#### WHAT YOU HAVE TO DO
Quote the listing word for word, from the line containing "Produktinformation" through the line containing "(1 besvarad fråga)", both lines included.

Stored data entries

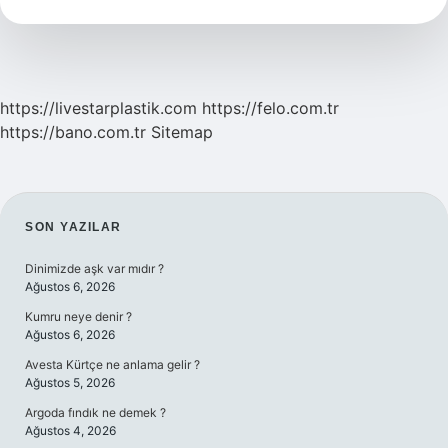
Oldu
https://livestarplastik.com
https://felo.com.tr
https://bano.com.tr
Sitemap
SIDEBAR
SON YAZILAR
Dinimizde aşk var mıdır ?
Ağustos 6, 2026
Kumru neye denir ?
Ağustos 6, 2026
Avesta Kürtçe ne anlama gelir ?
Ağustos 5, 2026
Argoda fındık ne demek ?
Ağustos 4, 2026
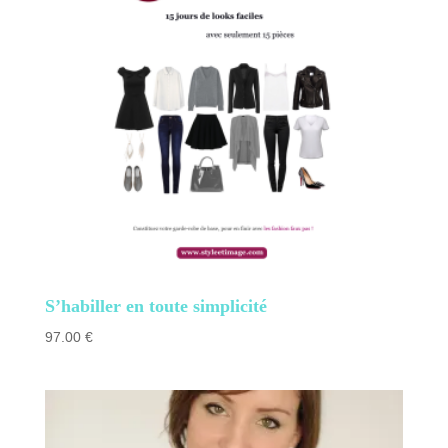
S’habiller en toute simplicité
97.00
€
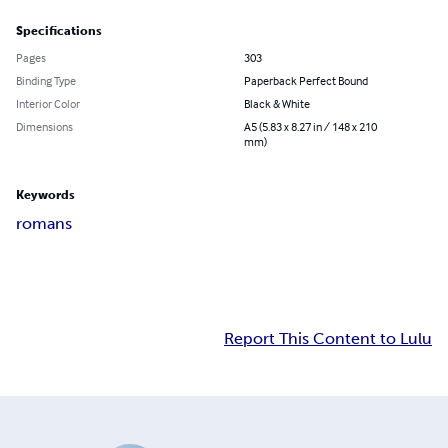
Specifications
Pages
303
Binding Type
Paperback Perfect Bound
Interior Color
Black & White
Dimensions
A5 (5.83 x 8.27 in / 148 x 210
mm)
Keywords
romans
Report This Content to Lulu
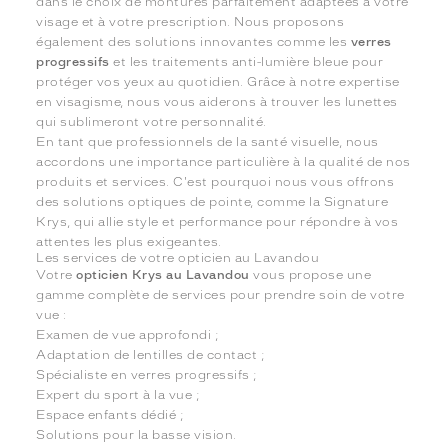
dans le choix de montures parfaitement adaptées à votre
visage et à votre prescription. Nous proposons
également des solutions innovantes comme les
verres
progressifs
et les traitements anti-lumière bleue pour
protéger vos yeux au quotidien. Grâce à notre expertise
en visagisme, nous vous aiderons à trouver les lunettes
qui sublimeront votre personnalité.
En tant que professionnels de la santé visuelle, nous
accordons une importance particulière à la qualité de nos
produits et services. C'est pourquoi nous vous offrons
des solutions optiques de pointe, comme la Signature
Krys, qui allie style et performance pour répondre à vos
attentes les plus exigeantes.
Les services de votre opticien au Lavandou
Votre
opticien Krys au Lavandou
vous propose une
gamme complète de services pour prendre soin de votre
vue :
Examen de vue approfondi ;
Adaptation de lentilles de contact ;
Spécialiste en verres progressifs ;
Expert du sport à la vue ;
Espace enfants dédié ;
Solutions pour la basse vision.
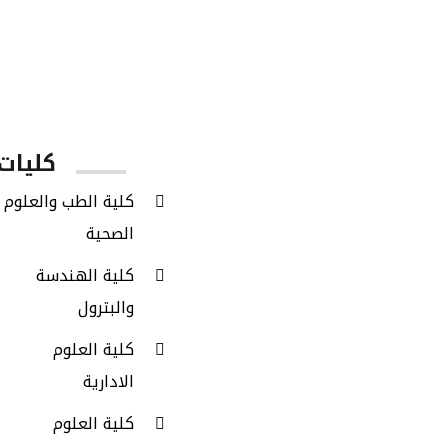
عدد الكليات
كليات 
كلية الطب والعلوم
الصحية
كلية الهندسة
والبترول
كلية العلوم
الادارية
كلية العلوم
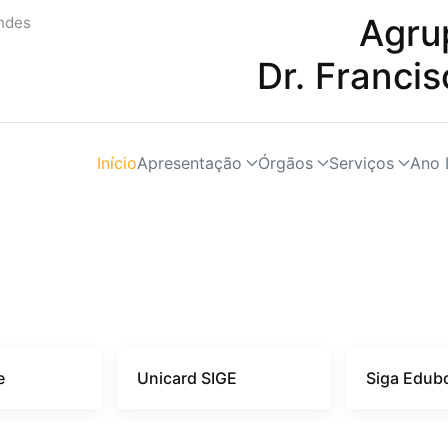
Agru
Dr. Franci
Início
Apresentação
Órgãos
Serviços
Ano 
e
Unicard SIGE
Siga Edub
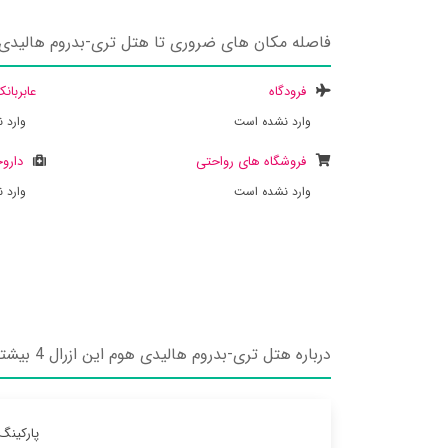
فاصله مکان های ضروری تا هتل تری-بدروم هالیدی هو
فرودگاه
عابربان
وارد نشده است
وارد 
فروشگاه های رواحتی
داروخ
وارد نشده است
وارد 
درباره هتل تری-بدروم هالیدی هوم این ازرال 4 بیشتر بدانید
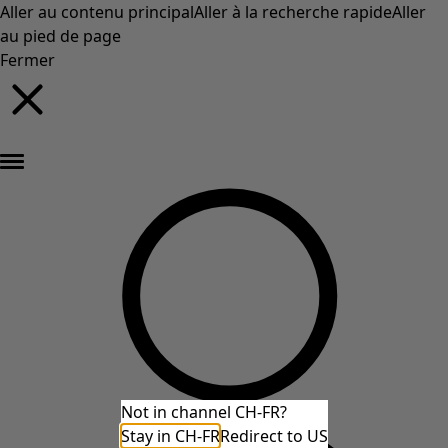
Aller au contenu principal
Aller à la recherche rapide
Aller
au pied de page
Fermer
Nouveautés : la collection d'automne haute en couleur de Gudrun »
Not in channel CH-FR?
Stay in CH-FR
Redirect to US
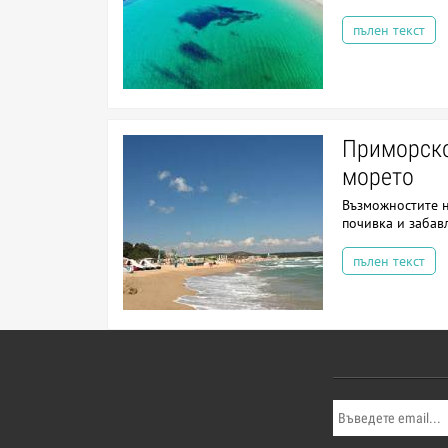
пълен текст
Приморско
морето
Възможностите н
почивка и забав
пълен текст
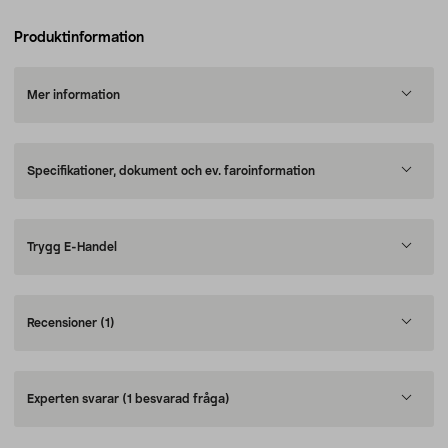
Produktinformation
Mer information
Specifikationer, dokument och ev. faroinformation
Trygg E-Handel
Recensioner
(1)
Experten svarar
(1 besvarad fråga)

...

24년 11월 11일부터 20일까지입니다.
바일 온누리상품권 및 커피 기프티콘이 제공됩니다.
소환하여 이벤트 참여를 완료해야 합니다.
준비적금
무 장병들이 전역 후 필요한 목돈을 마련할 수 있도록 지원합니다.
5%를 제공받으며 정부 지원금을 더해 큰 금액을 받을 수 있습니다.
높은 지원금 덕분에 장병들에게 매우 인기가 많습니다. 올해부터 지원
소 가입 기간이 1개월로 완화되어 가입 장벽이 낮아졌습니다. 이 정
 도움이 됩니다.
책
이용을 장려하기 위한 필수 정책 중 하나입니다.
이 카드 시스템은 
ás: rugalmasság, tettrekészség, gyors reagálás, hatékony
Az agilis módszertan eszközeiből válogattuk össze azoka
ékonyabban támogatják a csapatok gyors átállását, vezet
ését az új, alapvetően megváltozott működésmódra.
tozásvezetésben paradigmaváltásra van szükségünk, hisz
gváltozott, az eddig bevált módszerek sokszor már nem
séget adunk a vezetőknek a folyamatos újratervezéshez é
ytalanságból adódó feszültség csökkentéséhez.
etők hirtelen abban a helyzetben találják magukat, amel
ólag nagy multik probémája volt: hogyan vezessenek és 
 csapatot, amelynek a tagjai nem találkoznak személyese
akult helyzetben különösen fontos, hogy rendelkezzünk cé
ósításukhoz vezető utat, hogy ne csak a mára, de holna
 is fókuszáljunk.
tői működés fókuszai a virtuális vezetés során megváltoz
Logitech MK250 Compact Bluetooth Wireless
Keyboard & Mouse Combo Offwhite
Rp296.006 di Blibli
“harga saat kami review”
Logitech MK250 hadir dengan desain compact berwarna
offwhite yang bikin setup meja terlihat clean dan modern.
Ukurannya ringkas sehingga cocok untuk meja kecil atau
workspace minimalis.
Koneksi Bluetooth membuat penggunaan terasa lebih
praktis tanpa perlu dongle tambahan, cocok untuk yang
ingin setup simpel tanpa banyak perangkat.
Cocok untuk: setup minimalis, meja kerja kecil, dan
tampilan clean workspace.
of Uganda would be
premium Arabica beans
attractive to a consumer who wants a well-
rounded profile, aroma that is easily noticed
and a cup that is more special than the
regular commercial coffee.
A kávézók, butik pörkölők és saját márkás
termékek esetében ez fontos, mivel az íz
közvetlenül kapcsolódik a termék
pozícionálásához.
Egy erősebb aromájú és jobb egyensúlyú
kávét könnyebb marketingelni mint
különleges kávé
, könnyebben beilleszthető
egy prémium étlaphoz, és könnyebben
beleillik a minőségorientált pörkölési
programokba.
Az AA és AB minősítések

--

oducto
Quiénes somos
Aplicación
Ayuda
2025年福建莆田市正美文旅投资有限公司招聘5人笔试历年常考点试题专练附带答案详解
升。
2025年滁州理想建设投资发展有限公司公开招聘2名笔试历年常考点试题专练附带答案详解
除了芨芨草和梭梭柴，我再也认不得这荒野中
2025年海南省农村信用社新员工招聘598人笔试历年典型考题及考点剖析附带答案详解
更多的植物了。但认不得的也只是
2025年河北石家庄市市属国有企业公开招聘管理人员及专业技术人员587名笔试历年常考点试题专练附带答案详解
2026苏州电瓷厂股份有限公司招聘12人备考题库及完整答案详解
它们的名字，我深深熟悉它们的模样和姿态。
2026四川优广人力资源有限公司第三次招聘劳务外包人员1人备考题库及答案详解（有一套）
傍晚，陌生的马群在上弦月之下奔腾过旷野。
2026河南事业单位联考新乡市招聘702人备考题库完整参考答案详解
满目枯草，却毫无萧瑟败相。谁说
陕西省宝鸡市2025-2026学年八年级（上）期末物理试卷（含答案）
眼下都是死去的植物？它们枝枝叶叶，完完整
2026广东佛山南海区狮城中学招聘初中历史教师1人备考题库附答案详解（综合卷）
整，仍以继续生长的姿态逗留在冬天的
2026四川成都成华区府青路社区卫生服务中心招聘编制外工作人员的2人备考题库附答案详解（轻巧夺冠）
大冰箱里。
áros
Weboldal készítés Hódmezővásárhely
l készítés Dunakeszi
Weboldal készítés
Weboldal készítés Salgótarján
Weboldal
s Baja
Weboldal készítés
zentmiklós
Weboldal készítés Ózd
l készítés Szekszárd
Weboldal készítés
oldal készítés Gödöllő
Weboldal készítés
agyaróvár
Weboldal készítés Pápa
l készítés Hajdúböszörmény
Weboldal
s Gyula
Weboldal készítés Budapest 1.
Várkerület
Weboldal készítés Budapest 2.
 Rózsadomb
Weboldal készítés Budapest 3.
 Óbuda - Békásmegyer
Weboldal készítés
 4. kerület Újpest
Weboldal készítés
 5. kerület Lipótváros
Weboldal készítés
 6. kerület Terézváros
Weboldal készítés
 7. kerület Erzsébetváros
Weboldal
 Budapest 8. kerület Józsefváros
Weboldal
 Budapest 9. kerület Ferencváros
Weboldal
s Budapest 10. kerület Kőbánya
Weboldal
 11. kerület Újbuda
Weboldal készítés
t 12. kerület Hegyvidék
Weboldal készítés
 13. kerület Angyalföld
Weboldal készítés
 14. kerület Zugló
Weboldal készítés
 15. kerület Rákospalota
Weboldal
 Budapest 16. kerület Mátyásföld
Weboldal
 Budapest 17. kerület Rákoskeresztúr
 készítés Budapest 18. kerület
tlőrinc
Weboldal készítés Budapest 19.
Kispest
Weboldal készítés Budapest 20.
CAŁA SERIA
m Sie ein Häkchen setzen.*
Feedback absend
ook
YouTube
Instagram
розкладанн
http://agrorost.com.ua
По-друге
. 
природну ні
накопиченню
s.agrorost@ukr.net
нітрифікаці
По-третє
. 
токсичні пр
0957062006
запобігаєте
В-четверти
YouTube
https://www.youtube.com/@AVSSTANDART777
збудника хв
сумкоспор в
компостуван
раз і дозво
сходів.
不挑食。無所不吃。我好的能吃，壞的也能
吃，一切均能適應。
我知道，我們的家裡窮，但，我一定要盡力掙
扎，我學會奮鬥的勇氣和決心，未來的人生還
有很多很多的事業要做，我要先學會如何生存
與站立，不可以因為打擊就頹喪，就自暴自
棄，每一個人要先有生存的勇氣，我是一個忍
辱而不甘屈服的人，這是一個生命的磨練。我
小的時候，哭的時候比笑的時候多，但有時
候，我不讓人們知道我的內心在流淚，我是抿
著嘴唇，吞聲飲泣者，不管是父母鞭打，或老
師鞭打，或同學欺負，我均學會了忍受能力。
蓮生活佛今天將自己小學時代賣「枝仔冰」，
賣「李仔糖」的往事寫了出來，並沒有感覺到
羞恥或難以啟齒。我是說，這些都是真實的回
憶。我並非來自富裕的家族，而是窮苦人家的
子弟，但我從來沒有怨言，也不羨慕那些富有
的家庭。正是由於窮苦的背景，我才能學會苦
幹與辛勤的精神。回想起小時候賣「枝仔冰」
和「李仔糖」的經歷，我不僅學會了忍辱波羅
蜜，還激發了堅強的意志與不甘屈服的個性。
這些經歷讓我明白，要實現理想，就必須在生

#### TASK RESULT
Produktinformation
Mer information
Specifikationer, dokument och ev. faroinformation
Trygg E-Handel
Recensioner
(1)
Experten svarar
(1 besvarad fråga)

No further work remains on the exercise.